Achieving comprehensive lipid profiling with a CCS, retention time and MS/MS library

Importance of the topic

Comprehensive lipid profiling is essential for understanding complex biological processes, disease biomarkers, and metabolic regulation. The combination of ion mobility separation, retention time measurement, and MS/MS spectral libraries enhances confidence in lipid identification and quantification, addressing challenges in reproducibility and cross-laboratory comparability.

Objectives and study overview

This study aimed to develop and validate a high-coverage lipid database incorporating experimental and predicted collisional cross section (CCS) values, retention times, and MS/MS spectra. A pilot study on metabolic syndrome samples was included to demonstrate the utility of the database in differentiating healthy, obese, and diabetic cohorts.

Methodology and instrumentation

• CCS prediction model: Broeckling et al. TWCCSN2 model validated with over 100 authentic lipid standards (individual and premixed).
• Chromatography: ACQUITY Premier UPLC I-Class coupled to CSH C18 column (2.1 x 100 mm, 1.7 µm) using a 12-minute reversed-phase gradient.
• Ion mobility-MS: SYNAPT XS instrument with HDMSe acquisition and Nature Protocol Triwave settings.
• Data acquisition: Positive and negative electrospray ionization modes, triplicate injections at three concentration levels.
• Data processing: UNIFI and Progenesis QI software for CCS calibration, retention time alignment, MS/MS matching, and statistical analysis via MetaboAnalyst.

Key results and discussion

• Predicted vs. experimental CCS values showed over 96% agreement within ±5% error in both ionization modes, confirming model accuracy.
• The curated library contains >3 200 lipid species across major classes with assigned retention times and MS/MS spectra for enhanced specificity.
• Biological extracts (brain, heart, liver, plasma) verified the applicability of the database to complex matrices, confirming lipid chain distributions.
• Pilot metabolic syndrome study: PLS-DA models distinguished healthy, obese, and diabetic groups with tight QC clustering. Top features included specific phospholipid and triacylglycerol species identified by combined CCS and fragmentation scoring.

Benefits and practical applications

• Increased confidence in lipid identifications through orthogonal CCS, retention time, and MS/MS criteria.
• Reduced false positives and improved reproducibility across laboratories and instrument platforms.
• High-throughput workflow suitable for large sample cohorts in clinical and industrial lipidomics.
• Flexible informatics integration with UNIFI, Progenesis QI, and MetaboAnalyst for rapid data processing and visualization.

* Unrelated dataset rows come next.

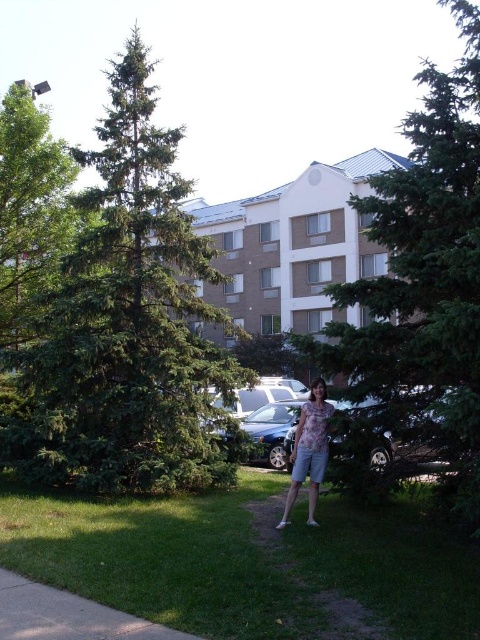
Question: Is green needle-like at left smaller than green leafy tree at upper left?

Choices:
 (A) no
 (B) yes

Answer: (A)

Question: Is green needle-like at left bigger than green leafy tree at upper left?

Choices:
 (A) no
 (B) yes

Answer: (B)

Question: Estimate the real-world distances between objects in this image. Which object is closer to the green grass at lower center?

Choices:
 (A) green needle-like tree at center
 (B) green leafy tree at upper left
 (C) green needle-like at left

Answer: (A)

Question: Which object appears closest to the camera in this image?

Choices:
 (A) green grass at lower center
 (B) gray concrete sidewalk at lower left
 (C) green needle-like tree at center

Answer: (B)

Question: Which of the following is the closest to the observer?

Choices:
 (A) floral fabric dress at center
 (B) green leafy tree at upper left
 (C) green needle-like tree at center
 (D) gray concrete sidewalk at lower left

Answer: (D)

Question: Does green grass at lower center appear on the left side of green leafy tree at upper left?

Choices:
 (A) no
 (B) yes

Answer: (A)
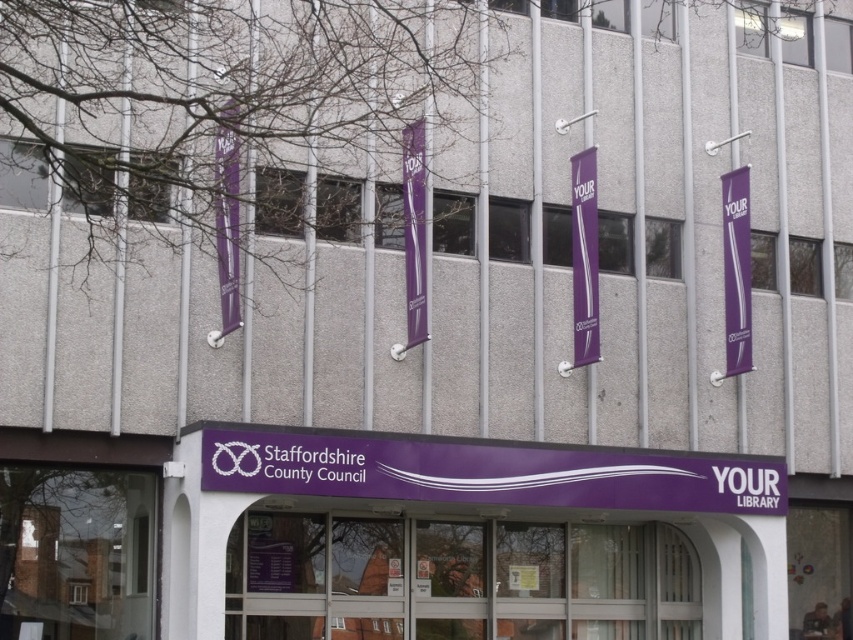
Question: Is purple fabric banner at right positioned in front of purple fabric banner at center?

Choices:
 (A) yes
 (B) no

Answer: (B)

Question: Among these objects, which one is nearest to the camera?

Choices:
 (A) purple matte signboard at center
 (B) purple fabric banner at center

Answer: (A)

Question: Does purple fabric banner at right appear on the left side of purple fabric banner at center?

Choices:
 (A) no
 (B) yes

Answer: (A)

Question: Which object is closer to the camera taking this photo?

Choices:
 (A) purple fabric banner at right
 (B) purple fabric banner at center

Answer: (B)

Question: Is purple fabric banner at right smaller than purple fabric banner at center?

Choices:
 (A) no
 (B) yes

Answer: (B)

Question: Which point is farther to the camera?

Choices:
 (A) purple fabric banner at center
 (B) purple fabric banner at right
 (C) purple matte signboard at center

Answer: (B)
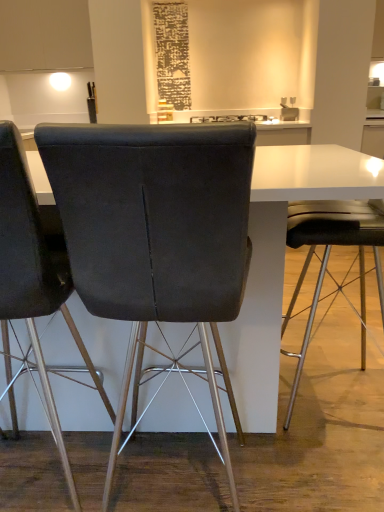
In order to face black glossy toaster at center, should I rotate leftwards or rightwards?

Turn right approximately 4.908 degrees to face it.

Identify the location of black glossy toaster at center. (233, 118).

This screenshot has height=512, width=384. Describe the element at coordinates (155, 230) in the screenshot. I see `dark gray fabric chair at center, which ranks as the 2th chair in left-to-right order` at that location.

Describe the element at coordinates (328, 258) in the screenshot. I see `matte black chair at right, positioned as the third chair in left-to-right order` at that location.

This screenshot has width=384, height=512. What are the coordinates of `matte white sink at upper center` in the screenshot? It's located at (289, 110).

Are dark gray fabric chair at center, which is the 2th chair in right-to-left order, and matte white sink at upper center located far from each other?

Yes, dark gray fabric chair at center, which is the 2th chair in right-to-left order, and matte white sink at upper center are quite far apart.

From the image's perspective, count 2nd chairs downward from the matte white sink at upper center and point to it. Please provide its 2D coordinates.

[(155, 230)]

Between dark gray fabric chair at center, which is the 2th chair in right-to-left order, and matte white sink at upper center, which one appears on the right side from the viewer's perspective?

Positioned to the right is matte white sink at upper center.

Looking at this image, is dark gray fabric chair at center, which is the 2th chair in right-to-left order, far away from velvet dark gray chair at left, acting as the 3th chair starting from the right?

No, dark gray fabric chair at center, which is the 2th chair in right-to-left order, is not far away from velvet dark gray chair at left, acting as the 3th chair starting from the right.

From a real-world perspective, does dark gray fabric chair at center, which is the 2th chair in right-to-left order, sit lower than velvet dark gray chair at left, the first chair positioned from the left?

Actually, dark gray fabric chair at center, which is the 2th chair in right-to-left order, is physically above velvet dark gray chair at left, the first chair positioned from the left, in the real world.

Considering the relative sizes of dark gray fabric chair at center, which ranks as the 2th chair in left-to-right order, and velvet dark gray chair at left, acting as the 3th chair starting from the right, in the image provided, is dark gray fabric chair at center, which ranks as the 2th chair in left-to-right order, shorter than velvet dark gray chair at left, acting as the 3th chair starting from the right,?

Correct, dark gray fabric chair at center, which ranks as the 2th chair in left-to-right order, is not as tall as velvet dark gray chair at left, acting as the 3th chair starting from the right.

Where is `chair located in front of the velvet dark gray chair at left, the first chair positioned from the left`? The height and width of the screenshot is (512, 384). chair located in front of the velvet dark gray chair at left, the first chair positioned from the left is located at coordinates (155, 230).

Is dark gray fabric chair at center, which is the 2th chair in right-to-left order, turned away from black glossy toaster at center?

No, dark gray fabric chair at center, which is the 2th chair in right-to-left order,'s orientation is not away from black glossy toaster at center.

Is point (200, 296) behind point (260, 116)?

No.

From the image's perspective, is dark gray fabric chair at center, which ranks as the 2th chair in left-to-right order, beneath black glossy toaster at center?

Yes, from the image's perspective, dark gray fabric chair at center, which ranks as the 2th chair in left-to-right order, is beneath black glossy toaster at center.

Does velvet dark gray chair at left, acting as the 3th chair starting from the right, appear on the left side of dark gray fabric chair at center, which ranks as the 2th chair in left-to-right order?

Correct, you'll find velvet dark gray chair at left, acting as the 3th chair starting from the right, to the left of dark gray fabric chair at center, which ranks as the 2th chair in left-to-right order.

Is velvet dark gray chair at left, the first chair positioned from the left, facing towards dark gray fabric chair at center, which ranks as the 2th chair in left-to-right order?

No, velvet dark gray chair at left, the first chair positioned from the left, is not turned towards dark gray fabric chair at center, which ranks as the 2th chair in left-to-right order.

From the image's perspective, is velvet dark gray chair at left, acting as the 3th chair starting from the right, beneath dark gray fabric chair at center, which is the 2th chair in right-to-left order?

Indeed, from the image's perspective, velvet dark gray chair at left, acting as the 3th chair starting from the right, is shown beneath dark gray fabric chair at center, which is the 2th chair in right-to-left order.

How many degrees apart are the facing directions of velvet dark gray chair at left, the first chair positioned from the left, and dark gray fabric chair at center, which ranks as the 2th chair in left-to-right order?

They differ by 0.364 degrees in their facing directions.

Between matte white sink at upper center and dark gray fabric chair at center, which ranks as the 2th chair in left-to-right order, which one has smaller size?

With smaller size is matte white sink at upper center.

Between matte white sink at upper center and dark gray fabric chair at center, which is the 2th chair in right-to-left order, which one has less height?

matte white sink at upper center.

In terms of width, does matte white sink at upper center look wider or thinner when compared to dark gray fabric chair at center, which ranks as the 2th chair in left-to-right order?

Clearly, matte white sink at upper center has less width compared to dark gray fabric chair at center, which ranks as the 2th chair in left-to-right order.

Is matte white sink at upper center to the right of matte black chair at right, positioned as the third chair in left-to-right order, from the viewer's perspective?

Yes, matte white sink at upper center is to the right of matte black chair at right, positioned as the third chair in left-to-right order.

From the image's perspective, is matte white sink at upper center under matte black chair at right, positioned as the third chair in left-to-right order?

Incorrect, from the image's perspective, matte white sink at upper center is higher than matte black chair at right, positioned as the third chair in left-to-right order.

From a real-world perspective, which object stands above the other?

matte white sink at upper center.

This screenshot has width=384, height=512. Identify the location of sink to the right of velvet dark gray chair at left, the first chair positioned from the left. (289, 110).

Does matte white sink at upper center contain velvet dark gray chair at left, the first chair positioned from the left?

No.

From the image's perspective, which one is positioned lower, matte white sink at upper center or velvet dark gray chair at left, the first chair positioned from the left?

velvet dark gray chair at left, the first chair positioned from the left, appears lower in the image.

From the image's perspective, which chair is the 2nd one below the matte white sink at upper center? Please provide its 2D coordinates.

[(155, 230)]

Where is `chair in front of the velvet dark gray chair at left, the first chair positioned from the left`? The width and height of the screenshot is (384, 512). chair in front of the velvet dark gray chair at left, the first chair positioned from the left is located at coordinates (155, 230).

From the picture: Looking at the image, which one is located closer to velvet dark gray chair at left, the first chair positioned from the left, black glossy toaster at center or dark gray fabric chair at center, which ranks as the 2th chair in left-to-right order?

dark gray fabric chair at center, which ranks as the 2th chair in left-to-right order, lies closer to velvet dark gray chair at left, the first chair positioned from the left, than the other object.

From the picture: Looking at the image, which one is located further to matte white sink at upper center, matte black chair at right, positioned as the third chair in left-to-right order, or dark gray fabric chair at center, which is the 2th chair in right-to-left order?

Among the two, dark gray fabric chair at center, which is the 2th chair in right-to-left order, is located further to matte white sink at upper center.

From the image, which object appears to be nearer to black glossy toaster at center, dark gray fabric chair at center, which ranks as the 2th chair in left-to-right order, or velvet dark gray chair at left, the first chair positioned from the left?

velvet dark gray chair at left, the first chair positioned from the left, is positioned closer to the anchor black glossy toaster at center.

Which object lies nearer to the anchor point velvet dark gray chair at left, the first chair positioned from the left, matte black chair at right, positioned as the third chair in left-to-right order, or black glossy toaster at center?

matte black chair at right, positioned as the third chair in left-to-right order, lies closer to velvet dark gray chair at left, the first chair positioned from the left, than the other object.

Considering their positions, is black glossy toaster at center positioned further to dark gray fabric chair at center, which is the 2th chair in right-to-left order, than velvet dark gray chair at left, acting as the 3th chair starting from the right?

black glossy toaster at center.

Based on their spatial positions, is velvet dark gray chair at left, the first chair positioned from the left, or matte white sink at upper center further from dark gray fabric chair at center, which ranks as the 2th chair in left-to-right order?

matte white sink at upper center.

Looking at the image, which one is located closer to matte black chair at right, the 1th chair positioned from the right, matte white sink at upper center or velvet dark gray chair at left, acting as the 3th chair starting from the right?

Based on the image, velvet dark gray chair at left, acting as the 3th chair starting from the right, appears to be nearer to matte black chair at right, the 1th chair positioned from the right.

Looking at this image, which object lies further to the anchor point matte white sink at upper center, dark gray fabric chair at center, which is the 2th chair in right-to-left order, or black glossy toaster at center?

Based on the image, dark gray fabric chair at center, which is the 2th chair in right-to-left order, appears to be further to matte white sink at upper center.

Future trends and potential applications

Further expansion of experimentally derived CCS databases and incorporation of machine-learning predictions will improve coverage and accuracy. Integration with real-time data analytics and cloud-based libraries will facilitate multi-site studies. Emerging applications include personalized medicine, environmental lipidomics, and real-time monitoring of bioprocesses.

Conclusion

The developed lipid CCS, retention time, and MS/MS library provides a robust resource for comprehensive lipid profiling. Validation against authentic standards and application to metabolic syndrome samples demonstrate its reliability and practicality for diverse lipidomics studies.

Reference

• Paglia G, Smith AJ, Astarita G. Ion mobility mass spectrometry in the omics era: challenges and opportunities for metabolomics and lipidomics. Mass Spectrom Rev. doi:10.1002/mas.21686.
• Paglia G, Astarita G. Metabolomics and lipidomics using traveling-wave ion mobility mass spectrometry. Nat Protoc. 2017;12:797–813.
• Broeckling CD et al. Application of predicted collisional cross section to metabolome databases to probabilistically describe the current and future ion mobility mass spectrometry. J Am Soc Mass Spectrom. 2021;doi:10.1021/jasms.0c00375.
• Xia J, Psychogios N, Young N, Wishart DS. MetaboAnalyst: a web server for metabolomic data analysis and interpretation. Nucleic Acids Res. 2009;37:W652–660.